Records for the task below:
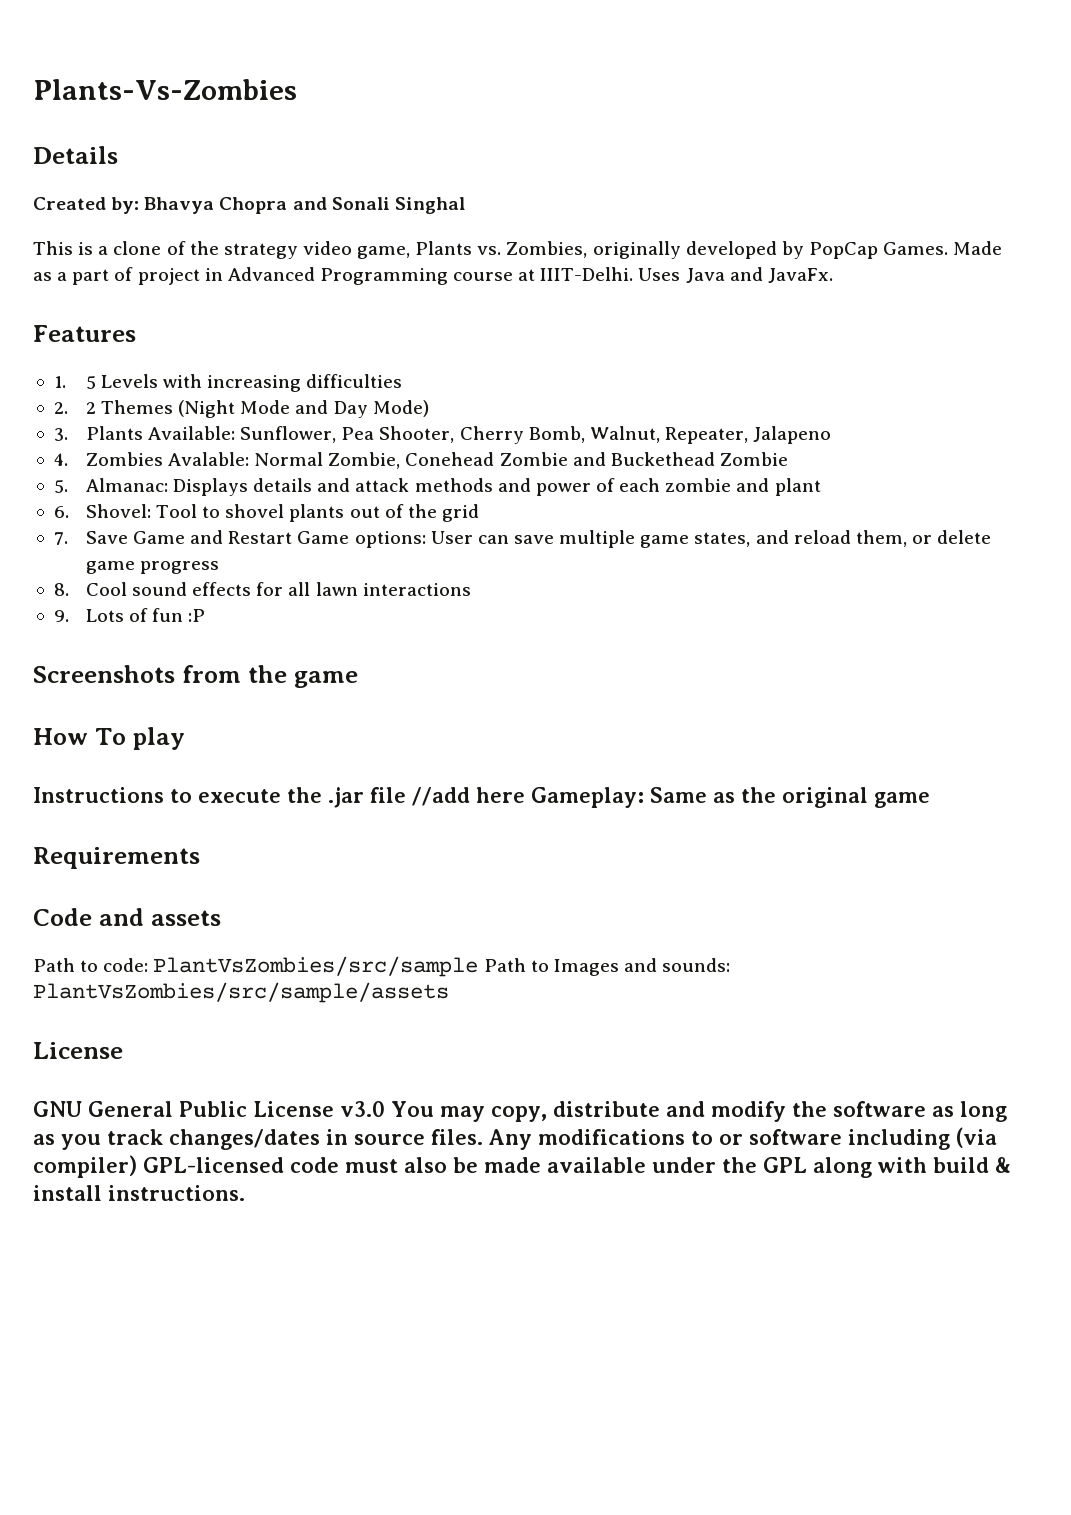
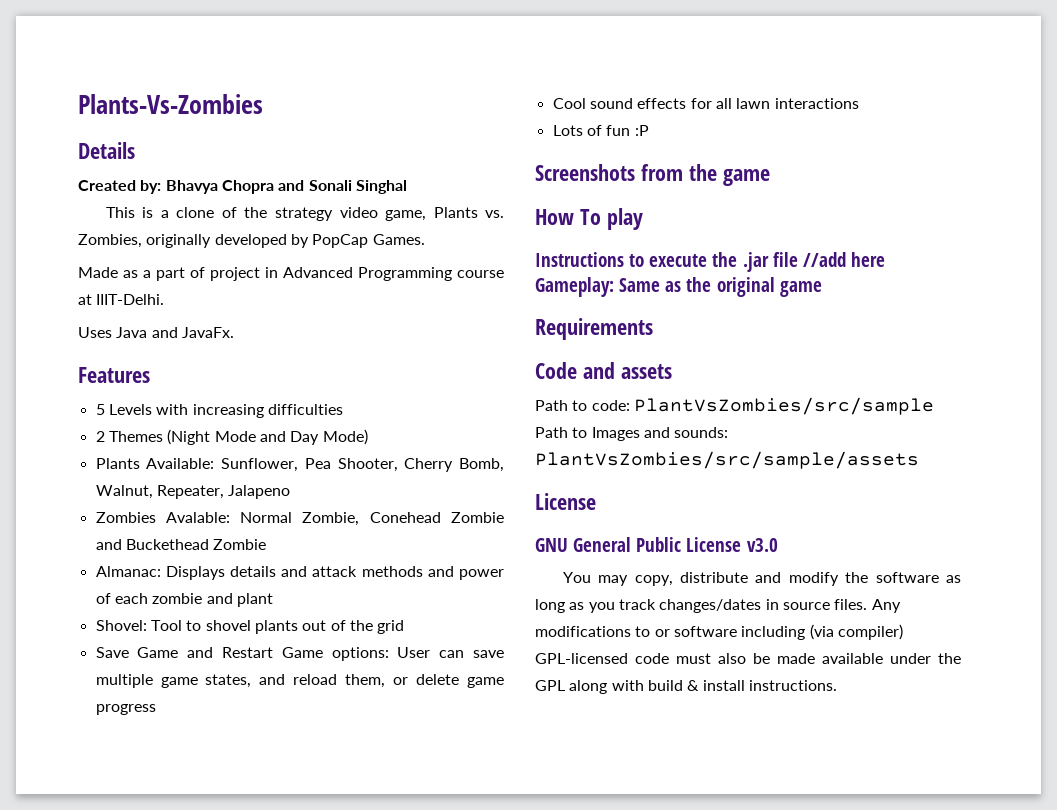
(949, 248) none -> (425, 239) //
(634, 274) none -> (165, 299) //
[53,376,66,388] 1. -> (150, 375) none
[53,402,68,414] 2. -> (343, 409) none
[53,428,68,441] 3. -> (368, 437) none
[53,453,68,466] 4. -> (291, 492) none
[53,480,68,493] 5. -> (267, 544) none
[53,506,69,518] 6. -> (273, 600) none
[53,532,68,545] 7. -> (405, 627) none
[53,583,69,596] 8. -> (156, 709) none
[53,610,69,622] 9. -> (859, 103) none
(385, 1109) none -> (778, 545) //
End of Records for the task.
Retype, without any change, the lines from the one containing "[53,480,68,493] 5. -> (267, 544) none" through the final line of the material above, and no others.

▸ **Task answer**:
[53,480,68,493] 5. -> (267, 544) none
[53,506,69,518] 6. -> (273, 600) none
[53,532,68,545] 7. -> (405, 627) none
[53,583,69,596] 8. -> (156, 709) none
[53,610,69,622] 9. -> (859, 103) none
(385, 1109) none -> (778, 545) //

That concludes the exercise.